Don't listen to the technology snobs- everything doesn't have to thrown out because something "better" comes along.

Anonymous said...

anyone who's "lost" a digital download, for whatever reason, may have to buy another copy. i keep cd's on the shelf, and if the worst happens, i have a master copy, which has a much better sound quality than any compressed digital copy.

and, yes, i still have vinyl and a turntable, too...

Anonymous said...

Those of us who still listen to LPs and CDs have something the streamers will never have: cover art and liner notes.

SFRowGuy said...

They are either the same people who will say "Who listens to LPs anymore?", or those who will rave about their LP collection, and how the quality of the sound is so much better than anything else, and how anybody that listens to music on any other media (tape, cassettes, CDs, MP3s) should be flogged, and yada yada yada... Well, LPs are back (were they ever gone?) and once again making a place for themselves in the industry.

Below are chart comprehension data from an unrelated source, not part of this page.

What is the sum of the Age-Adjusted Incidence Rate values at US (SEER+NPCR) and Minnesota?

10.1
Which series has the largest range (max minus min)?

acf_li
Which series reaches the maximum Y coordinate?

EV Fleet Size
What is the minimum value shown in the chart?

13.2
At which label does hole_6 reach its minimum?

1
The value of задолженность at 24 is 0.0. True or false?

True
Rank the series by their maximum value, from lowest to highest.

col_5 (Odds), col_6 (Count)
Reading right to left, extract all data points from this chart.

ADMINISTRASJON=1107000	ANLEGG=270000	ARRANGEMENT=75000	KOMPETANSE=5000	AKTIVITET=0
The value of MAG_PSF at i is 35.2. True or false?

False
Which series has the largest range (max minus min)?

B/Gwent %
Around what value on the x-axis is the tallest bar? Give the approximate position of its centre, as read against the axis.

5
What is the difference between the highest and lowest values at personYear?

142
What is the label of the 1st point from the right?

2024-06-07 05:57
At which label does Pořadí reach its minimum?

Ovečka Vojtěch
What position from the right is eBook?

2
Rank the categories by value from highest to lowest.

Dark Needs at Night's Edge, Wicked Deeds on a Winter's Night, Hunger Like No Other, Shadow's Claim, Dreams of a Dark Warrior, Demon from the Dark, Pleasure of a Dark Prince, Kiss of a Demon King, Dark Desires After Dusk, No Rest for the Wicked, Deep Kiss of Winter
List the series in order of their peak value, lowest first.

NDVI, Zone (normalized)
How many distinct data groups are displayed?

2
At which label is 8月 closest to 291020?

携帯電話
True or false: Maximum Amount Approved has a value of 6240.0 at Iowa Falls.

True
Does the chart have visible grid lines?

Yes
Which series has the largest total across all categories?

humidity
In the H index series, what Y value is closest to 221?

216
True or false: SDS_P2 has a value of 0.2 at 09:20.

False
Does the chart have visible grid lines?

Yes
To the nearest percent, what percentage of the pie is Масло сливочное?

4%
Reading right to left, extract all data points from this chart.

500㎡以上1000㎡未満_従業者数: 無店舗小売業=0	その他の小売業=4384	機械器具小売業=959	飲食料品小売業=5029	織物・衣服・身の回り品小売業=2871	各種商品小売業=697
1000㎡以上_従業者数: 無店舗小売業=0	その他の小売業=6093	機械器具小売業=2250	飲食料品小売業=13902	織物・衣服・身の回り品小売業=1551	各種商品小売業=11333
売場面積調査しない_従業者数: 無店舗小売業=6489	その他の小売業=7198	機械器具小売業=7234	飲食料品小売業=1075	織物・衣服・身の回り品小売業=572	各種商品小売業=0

Ken, like you, I have thousands of albums; CDs and cassettes, and a very few vinyls that I can't listen to, because I sold my player and I haven't bought a USB compatible one yet. (Yes, I do need to buy one, my Rod Stewart anthology is on vinyl.) The only thing I can say is, when you meet these people; the posers, the "Audio-philes" on their soap-boxes, the clueless, tell them what my grandfather told me to tell people like that ... "F*** You". (Actually, he didn't, but you know...)

The Polar Beast said...

I will always love paper books more than my Kindle reader. I will always love my framed photographs of events rather than just skimming hundreds of photos on my iPad. And I will NEVER, EVER part with my fountain pens! The act of putting pen to paper is an act that I will employ until they pull one of my fountain pens from my cold dead hands. A truly crappy day in NYC will be the day the Fountain Pen Hospital closes. Then we will know the city is truly dying.

Unknown said...

LONG LIVE PHYSICAL MEDIA!
I will only have my cds and vinyl taken from my cold dead hands. The digital Downloader will never understand.